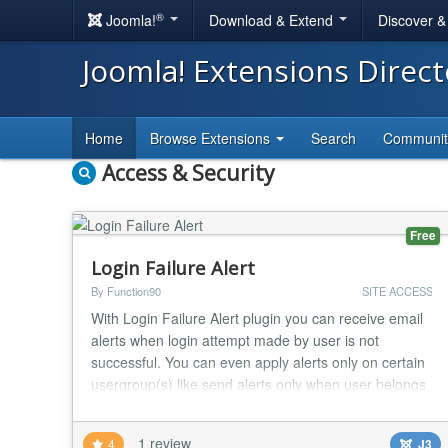
®
Joomla!
Download & Extend
Discover 
Joomla! Extensions Direc
Home
Browse Extensions
Search
Communi
Access & Security
Free
Login Failure Alert
By Function90
SITE ACCESS
With Login Failure Alert plugin you can receive email
alerts when login attempt made by user is not
successful. You can even apply alerts only on certain
usergroup(s) like send alerts only when user belongs
to registered usergroup or author usergroup. You can
also send these alert emails to respective user so as
1 review
4
J3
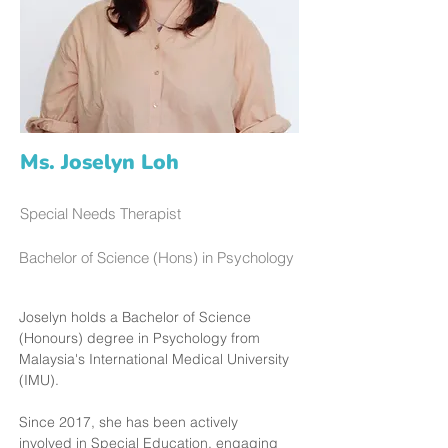
Ms. Joselyn Loh
Special Needs Therapist
Bachelor of Science (Hons) in Psychology
Joselyn holds a Bachelor of Science 
(Honours) degree in Psychology from 
Malaysia's International Medical University 
(IMU).
Since 2017, she has been actively 
involved in Special Education, engaging 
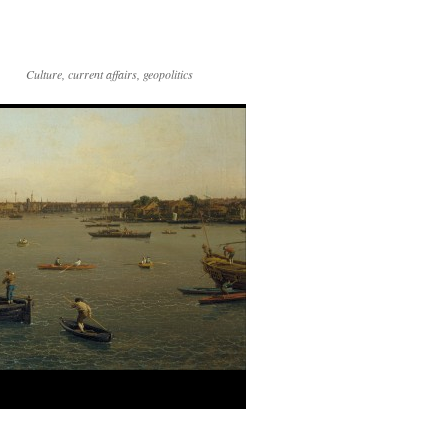
Culture, current affairs, geopolitics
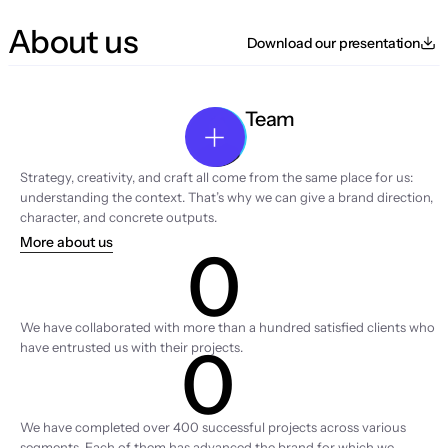
About us
Download our presentation
Team
Strategy, creativity, and craft all come from the same place for us: 
understanding the context. That’s why we can give a brand direction, 
character, and concrete outputs.
More about us
0
Clients
We have collaborated with more than a hundred satisfied clients who 
0
have entrusted us with their projects.
Projects
We have completed over 400 successful projects across various 
segments. Each of them has advanced the brand for which we 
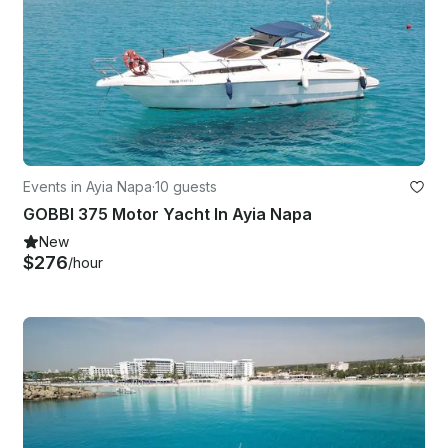
Events in Ayia Napa
·
10 guests
GOBBI 375 Motor Yacht In Ayia Napa
New
$276
/hour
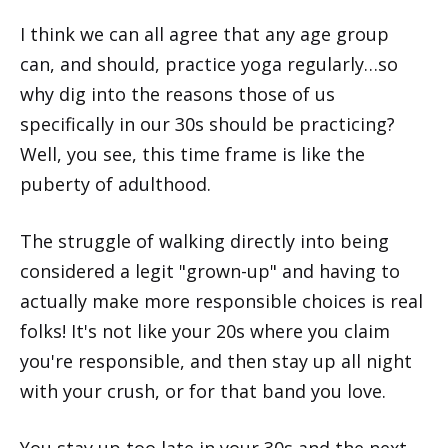
I think we can all agree that any age group
can, and should, practice yoga regularly…so
why dig into the reasons those of us
specifically in our 30s should be practicing?
Well, you see, this time frame is like the
puberty of adulthood.
The struggle of walking directly into being
considered a legit "grown-up" and having to
actually make more responsible choices is real
folks! It's not like your 20s where you claim
you're responsible, and then stay up all night
with your crush, or for that band you love.
You stay up too late in your 30s and the next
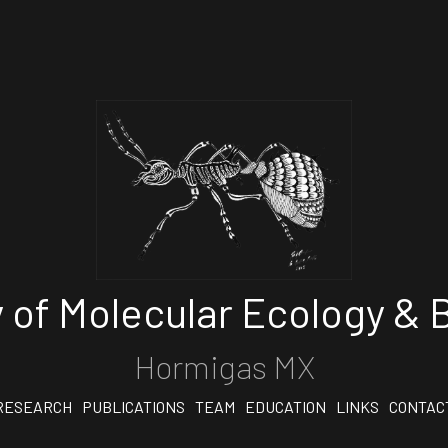
 of Molecular Ecology & B
Hormigas MX
RESEARCH
PUBLICATIONS
TEAM
EDUCATION
LINKS
CONTAC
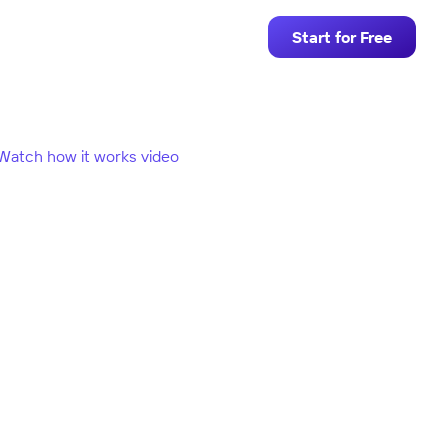
Start for Free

-------------------------

> _What the task asks_:
Write out every line of text in the data above word for word, leaving the pictures out of your answer.

> _Response for this exercise_:
®
Joomla!
Download & Extend
Discover 
Joomla! Extensions Direc
Home
Browse Extensions
Search
Communi
Access & Security
Free
Login Failure Alert
By Function90
SITE ACCESS
With Login Failure Alert plugin you can receive email
alerts when login attempt made by user is not
successful. You can even apply alerts only on certain
usergroup(s) like send alerts only when user belongs
to registered usergroup or author usergroup. You can
also send these alert emails to respective user so as
1 review
4
J3
Ms. Joselyn Loh
Special Needs Therapist
Bachelor of Science (Hons) in Psychology
Joselyn holds a Bachelor of Science 
(Honours) degree in Psychology from 
Malaysia's International Medical University 
(IMU).
Since 2017, she has been actively 
involved in Special Education, engaging 
Culture, current affairs, geopolitics
About us
Download our presentation
Team
Strategy, creativity, and craft all come from the same place for us: 
understanding the context. That’s why we can give a brand direction, 
character, and concrete outputs.
More about us
0
Clients
We have collaborated with more than a hundred satisfied clients who 
0
have entrusted us with their projects.
Projects
We have completed over 400 successful projects across various 
segments. Each of them has advanced the brand for which we 
Events in Ayia Napa
·
10 guests
GOBBI 375 Motor Yacht In Ayia Napa
New
$276
/hour
I think we can all agree that any age group
can, and should, practice yoga regularly…so
why dig into the reasons those of us
specifically in our 30s should be practicing?
Well, you see, this time frame is like the
puberty of adulthood.
The struggle of walking directly into being
considered a legit "grown-up" and having to
actually make more responsible choices is real
folks! It's not like your 20s where you claim
you're responsible, and then stay up all night
with your crush, or for that band you love.
You stay up too late in your 30s and the next
 of Molecular Ecology & B
Hormigas MX
RESEARCH
PUBLICATIONS
TEAM
EDUCATION
LINKS
CONTAC
Start for Free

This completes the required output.